Both Ms Prada and her husband, Patrizio Bertelli, the group’s chief executive, have strong personalities. They also own 80% of Prada. For the arrangement to work, the trio “must get on very well”, says Luca Solca of Bernstein, a research firm. It helps that they have known each other since 2005, when Mr Simons worked for Jil Sander, a German label then part of the Prada empire.
普拉达女士和她的丈夫、该集团首席执行官帕特里齐奥•贝尔泰利个性都很强。他们还拥有普拉达80%的股份。伯恩斯坦研究公司的卢卡•索尔卡认为,要想让这种安排奏效,三人“必须相处得非常好”。他们自2005年就相识了,这对他们的关系很有帮助,西蒙斯曾在吉尔·桑达(被普拉达集团收购的德国品牌)工作。
A good rapport alone will not guarantee Prada’s revival. That, Mr Solca notes, requires undoing past mistakes. Some, like its drab online presence and recent uninventiveness, which Mr Simons is to tackle, are being reversed. Other errors, notably efforts to narrow its offering and to ape rivals like Hermès and Chanel, and their high prices, have yet to be.
仅仅良好的关系并不能保证普拉达的复兴。索尔卡先生指出,需要纠正过去的错误。有些东西,比如其单调乏味的网络形象,以及西蒙斯将要解决的近期缺乏创造力的问题,正在反向发展。其它错误,尤其是努力缩小其供应范围、模仿爱马仕和香奈儿等竞争对手,以及它们的高价,还有待改进。

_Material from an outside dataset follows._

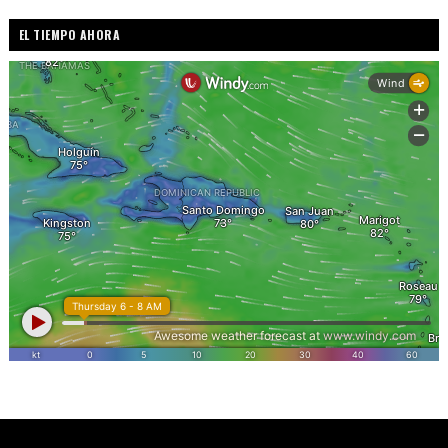
EL TIEMPO AHORA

With all luxury firms infected this week by the new coronavirus, which hurts their lucrative Chinese sales, it is hard to discern what investors make of Mr Simons’s arrival. Those holding out hope of an acquisition may at least comfort themselves that, at 4% of LVMH’s market value, Prada remains a tasty morsel—which a talented haute-couturier like Mr Simons makes tastier still.
本周,所有奢侈品公司都受到了新型冠状病毒的影响,其在中国利润丰厚的订单大大削弱,因此很难看出投资者对西蒙斯的到来有何看法。那些对收购抱有希望的人至少可以聊表安慰,因为普拉达的市值只占路威酩轩集团市值的4%,但它仍然是一块美味的小蛋糕。